Why Photograph?

May 6th, 2006 Comments Off

islands-of-the-bahamas.jpg

Why am I doing this? The only reason I can justify is ego. I think I can do it better. I was getting frustrated with the level I was seeing on the web, what was passing for photography. Or even what was passing for “work.” I think it is not enough just have a daily commitment to photography. While is is true, as SebastiƤo Salgado once said to me, “every day you make pictures, there are pictures,” showing them is a different matter.

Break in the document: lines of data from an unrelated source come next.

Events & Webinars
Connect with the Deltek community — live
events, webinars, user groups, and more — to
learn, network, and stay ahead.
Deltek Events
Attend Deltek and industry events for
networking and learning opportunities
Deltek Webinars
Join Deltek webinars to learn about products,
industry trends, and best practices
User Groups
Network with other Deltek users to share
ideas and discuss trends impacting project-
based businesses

So you work every day. Are you committed to looking or just making? The making is easy. And Blogs have made it even easier to shoot work and share work with others. A lot of the drudgery is gone. Used to be, I would shoot and process the same day, make contacts, get the loupe out, despair. It was a real commitment to make pictures, at least the ones that I was paying for. Magazine clients helped, and eventually replaced most of the personal work that I do. But its not the same. The film is processed in a lab and proofed by people I seldom meet and takes on an average quality, a regression to the mean. I remember the winter all I had to proof on was Agfa Insignia Grade 2. It was soft, too soft it turns out for low light interior work, fine for the outdoors based on my exposures. So all the interiors were very sombre. It’s funny now, but at the time, if drastically affected my work, the simple fact that I couldn’t afford to go out and buy some more variable contrast paper. And on another level, I didn’t want to either, there was something about the mood of those pictures that expressed something I didn’t understand until years later. At the time, I was just frustrated, and very stubborn. So much was going on indoors and I couldn’t get it technically on film and on paper. I thought they were failures.

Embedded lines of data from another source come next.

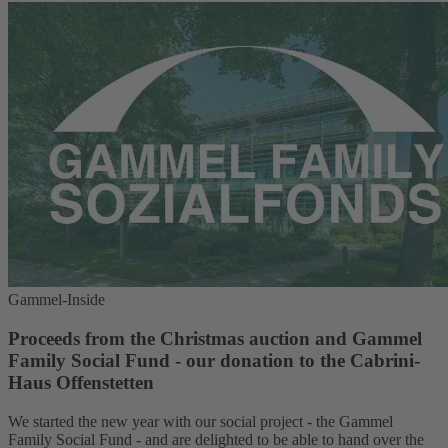
Gammel-Inside
Proceeds from the Christmas auction and Gammel
Family Social Fund - our donation to the Cabrini-
Haus Offenstetten
We started the new year with our social project - the Gammel
Family Social Fund - and are delighted to be able to hand over the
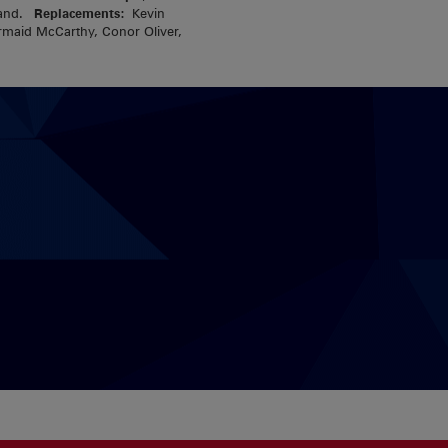
eland.
Replacements:
Kevin
rmaid McCarthy, Conor Oliver,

Recently I scanned all of that film and corrected the contrast problem easily. A few edits in Photoshop was all it took. But it took more than that to get me to understand what that work meant to me, many years experience in fact. So I go back to looking and making. While it is a lot easier to make pictures now, the looking part has not changed, and sometimes the looking is internal and not external.
Had I been working digitally then, and had I confronted the same problems, it would have taken only a few adjustments to sort out the contrast issues. I’m not sure that my understanding of the work would have been adjusted so easily.